Auf eine solche konnten sich Vertreter des Innenministeriums, des Sozialministeriums und maßgeblicher Organisation gestern nicht einigen. Weshalb nicht? Weil es keinen Bedarf gebe, hieß es unisono. „Ehrenamt bleibt Ehrensache“, erklärte Innenministerin Johanna-Mikl-Leitner (ÖVP). Vertreter mehrerer Organisationen hätten erklärt, dass es keine Probleme gebe. Jedoch kündigte die Ministerin an, dass sowohl Wirtschafts- als auch die Arbeiterkammer den Hochwasser-Einsatz evaluieren werden. Entgegen kam die Politik der Forderung der Feuerwehren nach mehr Geld.

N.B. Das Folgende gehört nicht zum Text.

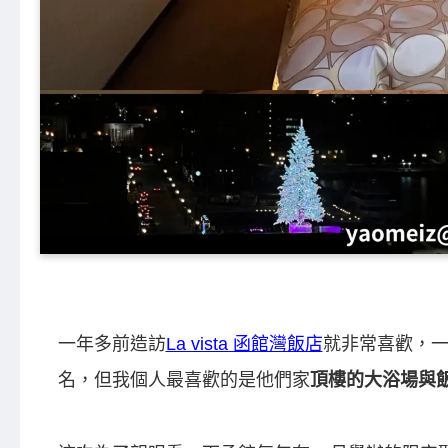
一年多前造訪
La vista 函館灣飯店
就非常喜歡，
名，但我個人最喜歡的是他們家
頂樓的大浴場與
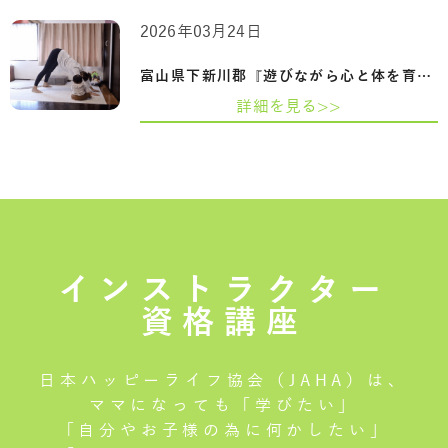
2026年03月24日
富山県下新川郡『遊びながら心と体を育て…
詳細を見る>>
インストラクター
資格講座
日本ハッピーライフ協会（JAHA）は、
ママになっても「学びたい」
「自分やお子様の為に何かしたい」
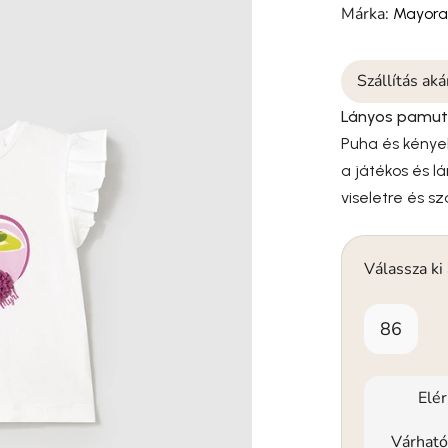
Márka:
Mayora
Szállítás ak
Lányos pamut 
Puha és kénye
a játékos és l
viseletre és 
Válassza ki
86
Elé
Várható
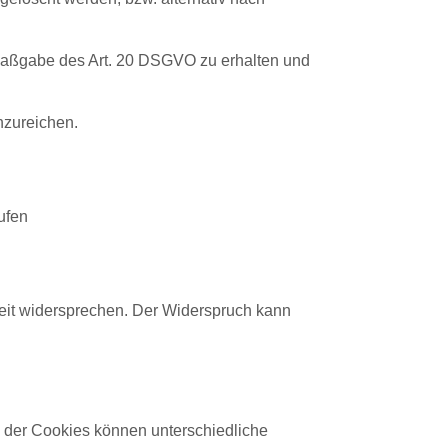
 Maßgabe des Art. 20 DSGVO zu erhalten und
nzureichen.
ufen
eit widersprechen. Der Widerspruch kann
b der Cookies können unterschiedliche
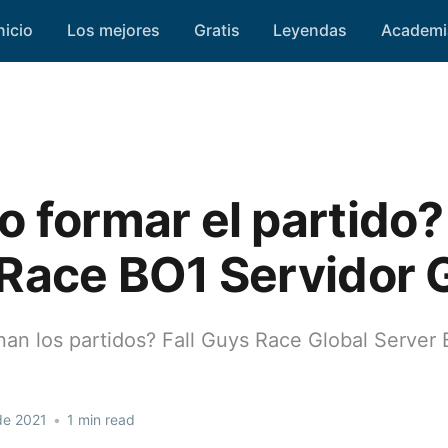
nicio
Los mejores
Gratis
Leyendas
Academi
 formar el partido? 
Race BO1 Servidor 
an los partidos? Fall Guys Race Global Server
de 2021
•
1 min read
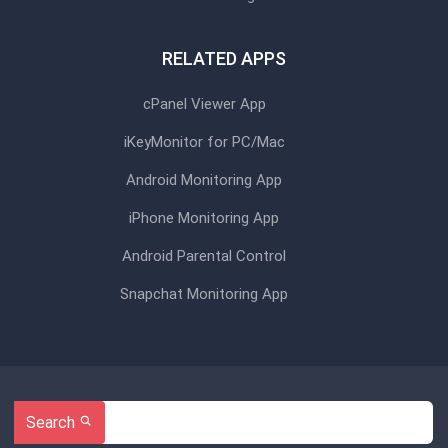
RELATED APPS
cPanel Viewer App
iKeyMonitor for PC/Mac
Android Monitoring App
iPhone Monitoring App
Android Parental Control
Snapchat Monitoring App
Search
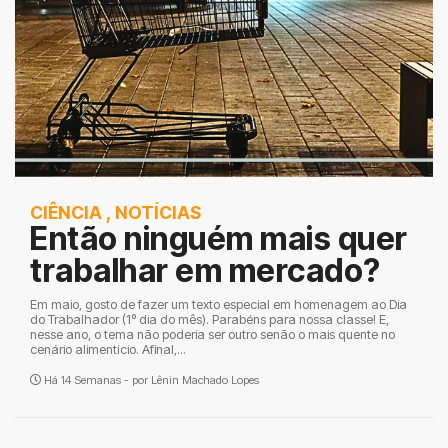
CIÊNCIA
,
NOTÍCIAS
Então ninguém mais quer
trabalhar em mercado?
Em maio, gosto de fazer um texto especial em homenagem ao Dia
do Trabalhador (1º dia do mês). Parabéns para nossa classe! E,
nesse ano, o tema não poderia ser outro senão o mais quente no
cenário alimentício. Afinal,...
Há 14 Semanas - por
Lênin Machado Lopes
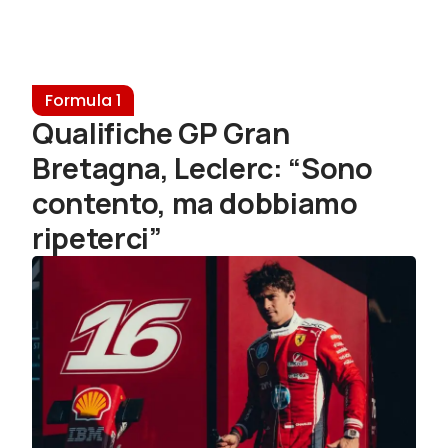
Formula 1
Qualifiche GP Gran
Bretagna, Leclerc: “Sono
contento, ma dobbiamo
ripeterci”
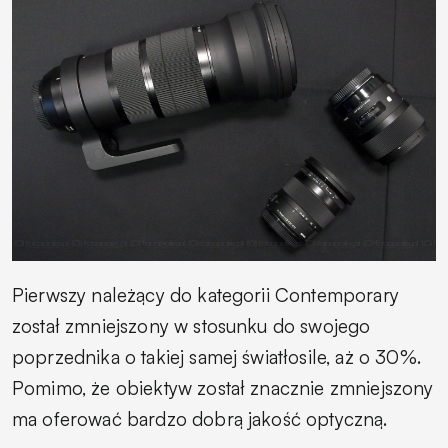
Pierwszy należący do kategorii Contemporary
został zmniejszony w stosunku do swojego
poprzednika o takiej samej światłosile, aż o 30%.
Pomimo, że obiektyw został znacznie zmniejszony
ma oferować bardzo dobrą jakość optyczną.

Immerhin stammen 46.000 der derzeit im Einsatz befindlichen Freiwilligen aus ihren Reihen. Aus dem Katastrophenfonds werden 95 Millionen Euro in ihre Kassen fließen.
Immer deutlicher wird das Schadensausmaß: NÖ beziffert es mit hundert Millionen Euro, Vorarlberg geht von sechs Millionen Euro (exklusive privat versicherter Güter) aus.
Hochwasser-Milliarde
Das Hochwasser, oder besser der Schutz davor, beschäftigte auch den gestrigen Ministerrat. Die Regierung beschloss, ab 2014 eine Milliarde Euro in den kommenden fünf Jahren (200 Millionen Euro jährlich) in weitere Maßnahmen zu investieren. Konkretisiert wurde der Ausbau nicht. Umweltminister Nikolaus Berlakovich (ÖVP) will die Schritte in „Abstimmung mit den Ländern“ ausarbeiten. Woher stammt das Geld? „Aus Steuereinanhmen“, hieß es lapidar.
Der WWF begrüßte die „Hochwassermilliarde“, vermisst aber ein Bekenntnis für einen „Rückbau der Flüsse“.